Rebecca Black : libre et puissante sur “Age of the Exhibitionist” - (la review)


Majoritairement sur la scène POP, les artistes débutent au sommet avant de voir leur créativité s’éroder à mesure que le succès s’efface. Parfait contre-exemple, Rebecca Black suit le chemin inverse. Adolescente moquée lorsqu’elle s’est lancée dans la musique en 2011 avec le très irritant “Friday”, considéré à l’époque comme l’une des pires chansons POP de tous les temps, elle est aujourd’hui une popstar audacieuse qui n’en finit plus de surprendre et de s’affirmer.

Rebecca Black - Age of the Exhibitionist

Après la revanche : l'affirmation 

On l’écrivait déjà ici même en 2022 à l’aube de la sortie de son album “Let It Burn” : Rebecca Black a enfin pris sa revanche sur ceux qui l’ont méprisée dans son adolescence. Pour preuve, 15 ans après la sortie du single “Friday” qui lui avait valu de nombreuses critiques, l’artiste n’en finit plus de s’épanouir artistiquement. À des années-lumière de l’adolescente malléable et peu avertie qu’elle était en 2011, elle propose depuis quelques années un univers musical affirmé qui n’en finit plus de s’enrichir. De fait, après l’excellent “Let Her Burn” qui posait les bases de sa revanche musicale, Rebecca a publié en 2025 “SALVATION”, un EP encore plus ambitieux sur lequel elle venait démontrer aux fans de POP qu’elle était devenue une femme et une artiste sur qui il fallait désormais compter.

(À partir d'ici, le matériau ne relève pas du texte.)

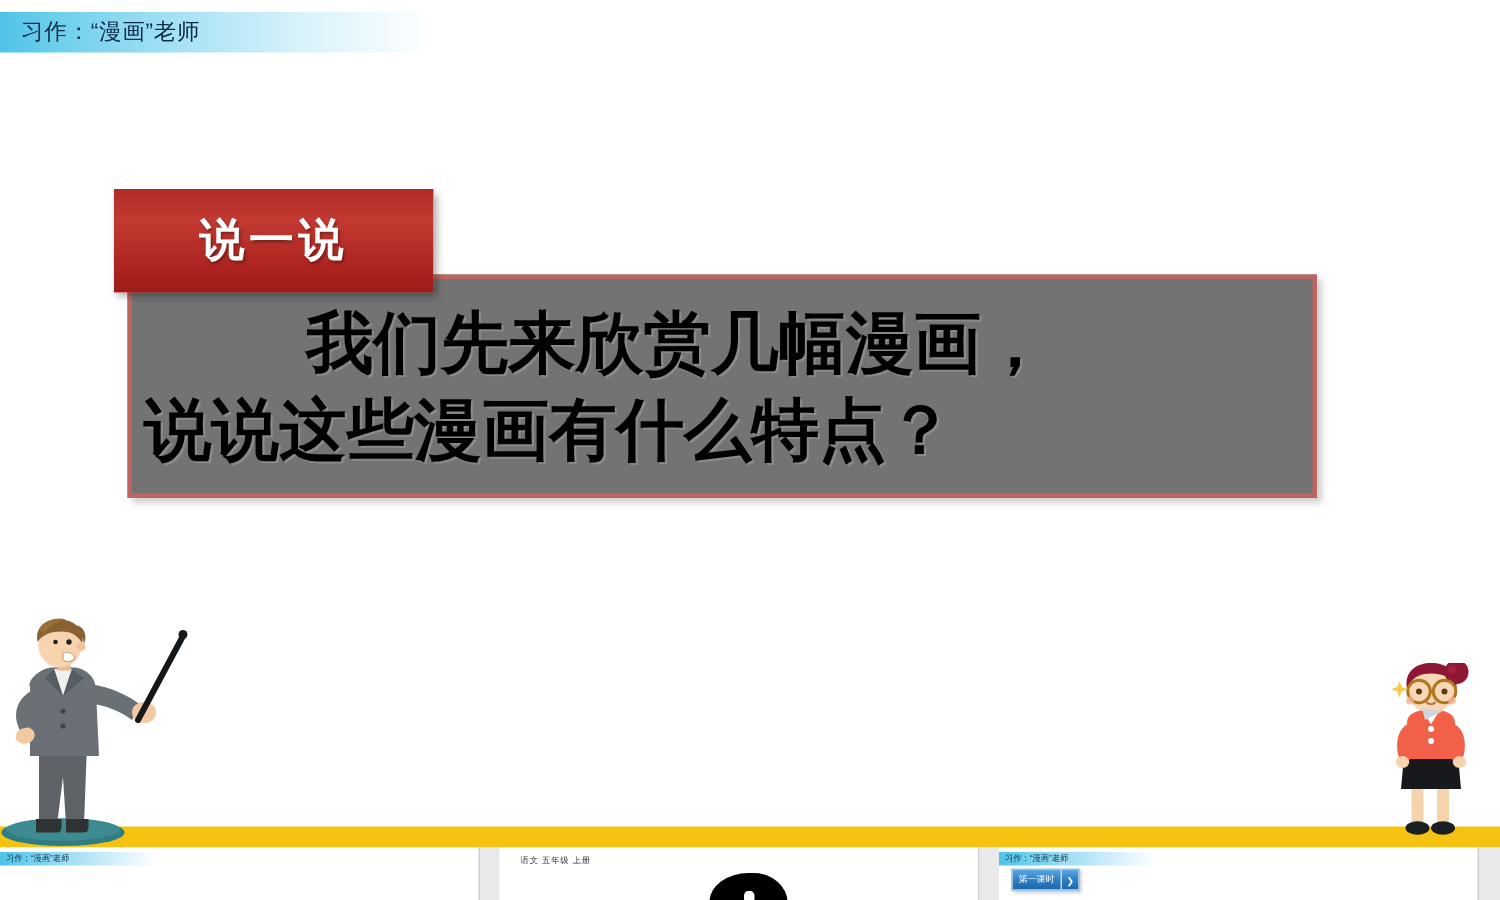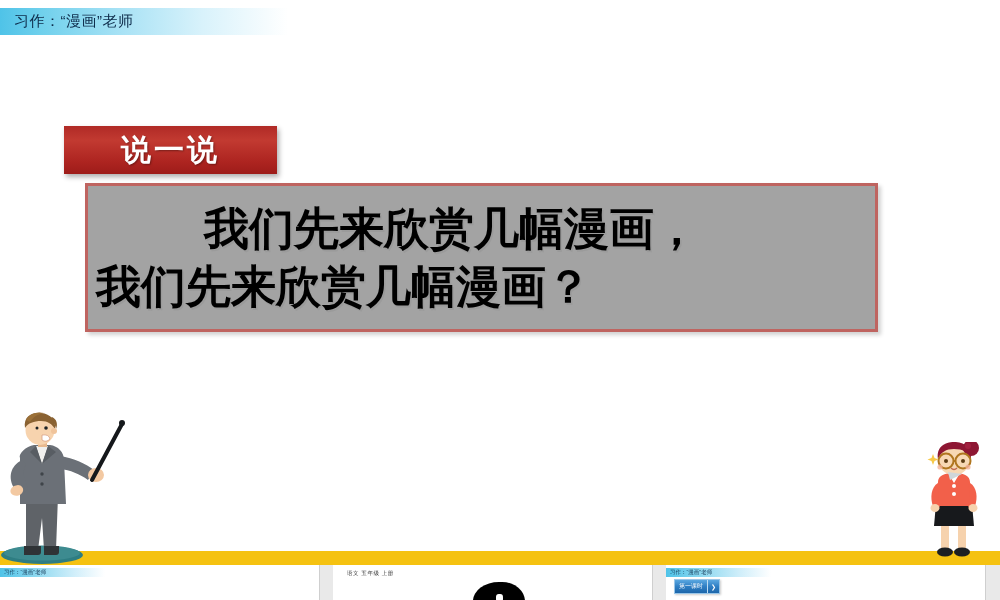"说一说" .red-tab { height: 48px -> 69px; left: 64px -> 76px }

Un peu plus d’un an après cet EP, l’artiste enfonce le clou avec un second opus. Intitulé “Age of the Exhibitionist”, le projet est sorti ce 4 septembre 2026 et il ne persiste aucun doute, Rebecca Black est l’une des popstars les plus ambitieuses de la scène musicale actuelle.


Rebecca Black - “Age of the Exhibitionist” - la review

S’affirmer et assumer pleinement aux yeux du public la femme et l’artiste qu’elle est réellement, c’est le concept que Rebecca Black a souhaité développer sur son second album. Plus queer, plus libre, la chanteuse de 29 ans aborde principalement dans ses textes ses désirs, son identité et sa quête d’indépendance. Tous coécrits par ses soins, les textes sont ambigus, féminins, féroces, sensuels avec juste ce qu’il faut de POP pour devenir accessibles et entêtants. À ce niveau, Rebecca Black confirme donc les thèmes qu’elle avait préalablement explorés. Toutefois, la vraie force de son nouvel album ne réside pas dans ce qu’elle raconte mais bien dans l’énergie et dans l’intention musicale du projet. Entièrement produit par Nicholas Weiss, qui avait déjà travaillé avec elle sur quelques pistes de son précédent projet, “Age of the Exhibitionist” est musicalement brut, maximaliste et impactant. Ayant souhaité capturer la chaleur des clubs, Weiss, plus connu sous le pseudonyme Nightfeelings, offre à la chanteuse des productions inspirées qui lorgnent du côté de l’électro, de la house et de l'hyperpop. Sur ces pistes vrombissantes, Rebecca Black se mue en femme fatale, on ressent dans ses interprétations sa dévotion pour la POP et c’est ce cocktail qui nous transporte instantanément dans un autre univers. Humide, aguicheur, le club "Rebecca Black" est un lieu de plaisir où l’on ne se refuse rien. En ce sens, les productions sont généreuses et plutôt que de s’enfermer dans la trop traditionnelle formule, couplet, refrain, couplet, refrain, le tandem Black/Weiss s’amuse avec des bridges et des outros inspirés qui renforcent encore davantage la puissance du projet. Contagieux, “Age of the Exhibitionist” n’a rien à envier aux albums des popstars de première ligne. À l’heure où Slayyyter cartonne avec sa POP trash et glamour, on se dit qu’il existe un public plus vaste pour Rebecca Black qui n’a pas encore touché les sommets qu’elle mérite d’atteindre.